A line-by-line copy of the material below is required.

──────── Working data ────────

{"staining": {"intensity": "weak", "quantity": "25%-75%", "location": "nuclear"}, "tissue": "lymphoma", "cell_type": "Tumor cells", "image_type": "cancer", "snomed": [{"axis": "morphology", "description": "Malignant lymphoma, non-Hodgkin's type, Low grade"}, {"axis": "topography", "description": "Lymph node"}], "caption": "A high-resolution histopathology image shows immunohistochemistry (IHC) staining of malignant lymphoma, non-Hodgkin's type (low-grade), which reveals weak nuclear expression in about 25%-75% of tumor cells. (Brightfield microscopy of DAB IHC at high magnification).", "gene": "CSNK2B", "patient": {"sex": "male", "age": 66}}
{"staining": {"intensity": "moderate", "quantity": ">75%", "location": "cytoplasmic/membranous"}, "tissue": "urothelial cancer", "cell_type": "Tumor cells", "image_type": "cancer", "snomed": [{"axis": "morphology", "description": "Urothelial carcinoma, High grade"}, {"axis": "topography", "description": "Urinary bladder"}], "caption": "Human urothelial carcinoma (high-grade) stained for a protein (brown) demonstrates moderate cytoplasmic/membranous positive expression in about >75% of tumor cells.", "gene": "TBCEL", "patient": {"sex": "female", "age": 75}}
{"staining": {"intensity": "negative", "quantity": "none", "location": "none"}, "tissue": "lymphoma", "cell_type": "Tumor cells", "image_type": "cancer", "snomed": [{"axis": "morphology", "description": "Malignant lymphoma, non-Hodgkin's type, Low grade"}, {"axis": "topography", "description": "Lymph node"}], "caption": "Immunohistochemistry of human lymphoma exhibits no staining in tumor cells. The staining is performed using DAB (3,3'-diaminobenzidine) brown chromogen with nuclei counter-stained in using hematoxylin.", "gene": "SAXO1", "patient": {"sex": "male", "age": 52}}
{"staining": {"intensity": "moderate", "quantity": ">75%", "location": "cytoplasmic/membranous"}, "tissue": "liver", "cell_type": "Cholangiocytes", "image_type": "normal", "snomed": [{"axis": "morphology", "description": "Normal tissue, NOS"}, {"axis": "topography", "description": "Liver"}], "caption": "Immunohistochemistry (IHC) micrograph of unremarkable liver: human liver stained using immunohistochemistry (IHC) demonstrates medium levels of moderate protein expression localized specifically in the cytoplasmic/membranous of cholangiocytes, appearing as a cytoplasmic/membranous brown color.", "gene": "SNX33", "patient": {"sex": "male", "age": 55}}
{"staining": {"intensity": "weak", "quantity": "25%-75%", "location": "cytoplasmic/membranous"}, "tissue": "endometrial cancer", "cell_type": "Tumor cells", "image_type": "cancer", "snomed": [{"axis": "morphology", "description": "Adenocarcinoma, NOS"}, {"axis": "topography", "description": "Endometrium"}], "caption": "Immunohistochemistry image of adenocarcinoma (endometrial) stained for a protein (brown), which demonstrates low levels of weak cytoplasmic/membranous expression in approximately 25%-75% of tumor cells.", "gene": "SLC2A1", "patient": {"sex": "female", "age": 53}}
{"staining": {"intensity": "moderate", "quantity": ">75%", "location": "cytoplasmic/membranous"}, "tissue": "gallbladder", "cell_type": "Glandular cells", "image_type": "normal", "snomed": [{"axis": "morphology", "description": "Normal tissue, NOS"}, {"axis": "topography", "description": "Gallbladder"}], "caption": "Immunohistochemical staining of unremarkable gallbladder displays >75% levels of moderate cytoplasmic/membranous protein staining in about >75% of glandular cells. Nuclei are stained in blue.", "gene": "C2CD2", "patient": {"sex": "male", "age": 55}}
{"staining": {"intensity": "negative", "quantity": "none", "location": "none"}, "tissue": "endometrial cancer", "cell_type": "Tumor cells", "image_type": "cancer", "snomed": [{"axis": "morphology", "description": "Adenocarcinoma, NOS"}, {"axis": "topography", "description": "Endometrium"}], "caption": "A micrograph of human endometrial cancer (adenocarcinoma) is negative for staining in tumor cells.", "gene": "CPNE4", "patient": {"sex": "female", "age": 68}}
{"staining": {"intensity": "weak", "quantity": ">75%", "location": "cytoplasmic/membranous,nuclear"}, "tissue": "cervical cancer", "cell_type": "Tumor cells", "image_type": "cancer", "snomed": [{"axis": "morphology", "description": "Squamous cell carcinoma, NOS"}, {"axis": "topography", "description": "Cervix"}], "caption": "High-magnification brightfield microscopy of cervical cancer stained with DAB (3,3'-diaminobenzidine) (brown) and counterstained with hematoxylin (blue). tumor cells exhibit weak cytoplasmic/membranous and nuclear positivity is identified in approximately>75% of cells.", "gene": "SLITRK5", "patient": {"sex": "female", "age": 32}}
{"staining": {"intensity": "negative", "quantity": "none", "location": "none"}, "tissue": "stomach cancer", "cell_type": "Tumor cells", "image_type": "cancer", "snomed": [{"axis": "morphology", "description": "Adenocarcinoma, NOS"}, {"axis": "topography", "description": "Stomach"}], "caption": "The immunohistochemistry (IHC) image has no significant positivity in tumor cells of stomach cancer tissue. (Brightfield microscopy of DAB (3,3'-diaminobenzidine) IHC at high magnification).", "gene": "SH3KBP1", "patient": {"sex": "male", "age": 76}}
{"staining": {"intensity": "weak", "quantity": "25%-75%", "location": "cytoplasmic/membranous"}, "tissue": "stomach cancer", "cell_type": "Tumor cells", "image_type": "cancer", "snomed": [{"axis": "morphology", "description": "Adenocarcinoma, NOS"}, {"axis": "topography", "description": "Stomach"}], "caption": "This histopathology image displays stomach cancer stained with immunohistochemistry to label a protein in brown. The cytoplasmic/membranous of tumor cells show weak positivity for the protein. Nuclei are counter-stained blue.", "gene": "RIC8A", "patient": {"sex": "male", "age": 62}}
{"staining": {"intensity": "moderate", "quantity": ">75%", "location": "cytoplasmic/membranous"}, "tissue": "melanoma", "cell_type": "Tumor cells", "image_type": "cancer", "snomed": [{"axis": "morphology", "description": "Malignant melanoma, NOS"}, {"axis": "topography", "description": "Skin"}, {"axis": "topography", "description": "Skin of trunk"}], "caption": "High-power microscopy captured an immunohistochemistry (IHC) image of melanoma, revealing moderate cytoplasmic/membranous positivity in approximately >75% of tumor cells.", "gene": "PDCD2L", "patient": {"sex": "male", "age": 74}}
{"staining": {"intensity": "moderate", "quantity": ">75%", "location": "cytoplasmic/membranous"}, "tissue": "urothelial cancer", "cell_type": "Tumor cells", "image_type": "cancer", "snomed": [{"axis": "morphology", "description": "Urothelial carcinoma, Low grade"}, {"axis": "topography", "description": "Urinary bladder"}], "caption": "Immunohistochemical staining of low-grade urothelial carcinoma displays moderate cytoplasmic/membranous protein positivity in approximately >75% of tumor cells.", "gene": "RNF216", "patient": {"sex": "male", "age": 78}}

────────

> [Final answer]
{"staining": {"intensity": "weak", "quantity": "25%-75%", "location": "nuclear"}, "tissue": "lymphoma", "cell_type": "Tumor cells", "image_type": "cancer", "snomed": [{"axis": "morphology", "description": "Malignant lymphoma, non-Hodgkin's type, Low grade"}, {"axis": "topography", "description": "Lymph node"}], "caption": "A high-resolution histopathology image shows immunohistochemistry (IHC) staining of malignant lymphoma, non-Hodgkin's type (low-grade), which reveals weak nuclear expression in about 25%-75% of tumor cells. (Brightfield microscopy of DAB IHC at high magnification).", "gene": "CSNK2B", "patient": {"sex": "male", "age": 66}}
{"staining": {"intensity": "moderate", "quantity": ">75%", "location": "cytoplasmic/membranous"}, "tissue": "urothelial cancer", "cell_type": "Tumor cells", "image_type": "cancer", "snomed": [{"axis": "morphology", "description": "Urothelial carcinoma, High grade"}, {"axis": "topography", "description": "Urinary bladder"}], "caption": "Human urothelial carcinoma (high-grade) stained for a protein (brown) demonstrates moderate cytoplasmic/membranous positive expression in about >75% of tumor cells.", "gene": "TBCEL", "patient": {"sex": "female", "age": 75}}
{"staining": {"intensity": "negative", "quantity": "none", "location": "none"}, "tissue": "lymphoma", "cell_type": "Tumor cells", "image_type": "cancer", "snomed": [{"axis": "morphology", "description": "Malignant lymphoma, non-Hodgkin's type, Low grade"}, {"axis": "topography", "description": "Lymph node"}], "caption": "Immunohistochemistry of human lymphoma exhibits no staining in tumor cells. The staining is performed using DAB (3,3'-diaminobenzidine) brown chromogen with nuclei counter-stained in using hematoxylin.", "gene": "SAXO1", "patient": {"sex": "male", "age": 52}}
{"staining": {"intensity": "moderate", "quantity": ">75%", "location": "cytoplasmic/membranous"}, "tissue": "liver", "cell_type": "Cholangiocytes", "image_type": "normal", "snomed": [{"axis": "morphology", "description": "Normal tissue, NOS"}, {"axis": "topography", "description": "Liver"}], "caption": "Immunohistochemistry (IHC) micrograph of unremarkable liver: human liver stained using immunohistochemistry (IHC) demonstrates medium levels of moderate protein expression localized specifically in the cytoplasmic/membranous of cholangiocytes, appearing as a cytoplasmic/membranous brown color.", "gene": "SNX33", "patient": {"sex": "male", "age": 55}}
{"staining": {"intensity": "weak", "quantity": "25%-75%", "location": "cytoplasmic/membranous"}, "tissue": "endometrial cancer", "cell_type": "Tumor cells", "image_type": "cancer", "snomed": [{"axis": "morphology", "description": "Adenocarcinoma, NOS"}, {"axis": "topography", "description": "Endometrium"}], "caption": "Immunohistochemistry image of adenocarcinoma (endometrial) stained for a protein (brown), which demonstrates low levels of weak cytoplasmic/membranous expression in approximately 25%-75% of tumor cells.", "gene": "SLC2A1", "patient": {"sex": "female", "age": 53}}
{"staining": {"intensity": "moderate", "quantity": ">75%", "location": "cytoplasmic/membranous"}, "tissue": "gallbladder", "cell_type": "Glandular cells", "image_type": "normal", "snomed": [{"axis": "morphology", "description": "Normal tissue, NOS"}, {"axis": "topography", "description": "Gallbladder"}], "caption": "Immunohistochemical staining of unremarkable gallbladder displays >75% levels of moderate cytoplasmic/membranous protein staining in about >75% of glandular cells. Nuclei are stained in blue.", "gene": "C2CD2", "patient": {"sex": "male", "age": 55}}
{"staining": {"intensity": "negative", "quantity": "none", "location": "none"}, "tissue": "endometrial cancer", "cell_type": "Tumor cells", "image_type": "cancer", "snomed": [{"axis": "morphology", "description": "Adenocarcinoma, NOS"}, {"axis": "topography", "description": "Endometrium"}], "caption": "A micrograph of human endometrial cancer (adenocarcinoma) is negative for staining in tumor cells.", "gene": "CPNE4", "patient": {"sex": "female", "age": 68}}
{"staining": {"intensity": "weak", "quantity": ">75%", "location": "cytoplasmic/membranous,nuclear"}, "tissue": "cervical cancer", "cell_type": "Tumor cells", "image_type": "cancer", "snomed": [{"axis": "morphology", "description": "Squamous cell carcinoma, NOS"}, {"axis": "topography", "description": "Cervix"}], "caption": "High-magnification brightfield microscopy of cervical cancer stained with DAB (3,3'-diaminobenzidine) (brown) and counterstained with hematoxylin (blue). tumor cells exhibit weak cytoplasmic/membranous and nuclear positivity is identified in approximately>75% of cells.", "gene": "SLITRK5", "patient": {"sex": "female", "age": 32}}
{"staining": {"intensity": "negative", "quantity": "none", "location": "none"}, "tissue": "stomach cancer", "cell_type": "Tumor cells", "image_type": "cancer", "snomed": [{"axis": "morphology", "description": "Adenocarcinoma, NOS"}, {"axis": "topography", "description": "Stomach"}], "caption": "The immunohistochemistry (IHC) image has no significant positivity in tumor cells of stomach cancer tissue. (Brightfield microscopy of DAB (3,3'-diaminobenzidine) IHC at high magnification).", "gene": "SH3KBP1", "patient": {"sex": "male", "age": 76}}
{"staining": {"intensity": "weak", "quantity": "25%-75%", "location": "cytoplasmic/membranous"}, "tissue": "stomach cancer", "cell_type": "Tumor cells", "image_type": "cancer", "snomed": [{"axis": "morphology", "description": "Adenocarcinoma, NOS"}, {"axis": "topography", "description": "Stomach"}], "caption": "This histopathology image displays stomach cancer stained with immunohistochemistry to label a protein in brown. The cytoplasmic/membranous of tumor cells show weak positivity for the protein. Nuclei are counter-stained blue.", "gene": "RIC8A", "patient": {"sex": "male", "age": 62}}
{"staining": {"intensity": "moderate", "quantity": ">75%", "location": "cytoplasmic/membranous"}, "tissue": "melanoma", "cell_type": "Tumor cells", "image_type": "cancer", "snomed": [{"axis": "morphology", "description": "Malignant melanoma, NOS"}, {"axis": "topography", "description": "Skin"}, {"axis": "topography", "description": "Skin of trunk"}], "caption": "High-power microscopy captured an immunohistochemistry (IHC) image of melanoma, revealing moderate cytoplasmic/membranous positivity in approximately >75% of tumor cells.", "gene": "PDCD2L", "patient": {"sex": "male", "age": 74}}
{"staining": {"intensity": "moderate", "quantity": ">75%", "location": "cytoplasmic/membranous"}, "tissue": "urothelial cancer", "cell_type": "Tumor cells", "image_type": "cancer", "snomed": [{"axis": "morphology", "description": "Urothelial carcinoma, Low grade"}, {"axis": "topography", "description": "Urinary bladder"}], "caption": "Immunohistochemical staining of low-grade urothelial carcinoma displays moderate cytoplasmic/membranous protein positivity in approximately >75% of tumor cells.", "gene": "RNF216", "patient": {"sex": "male", "age": 78}}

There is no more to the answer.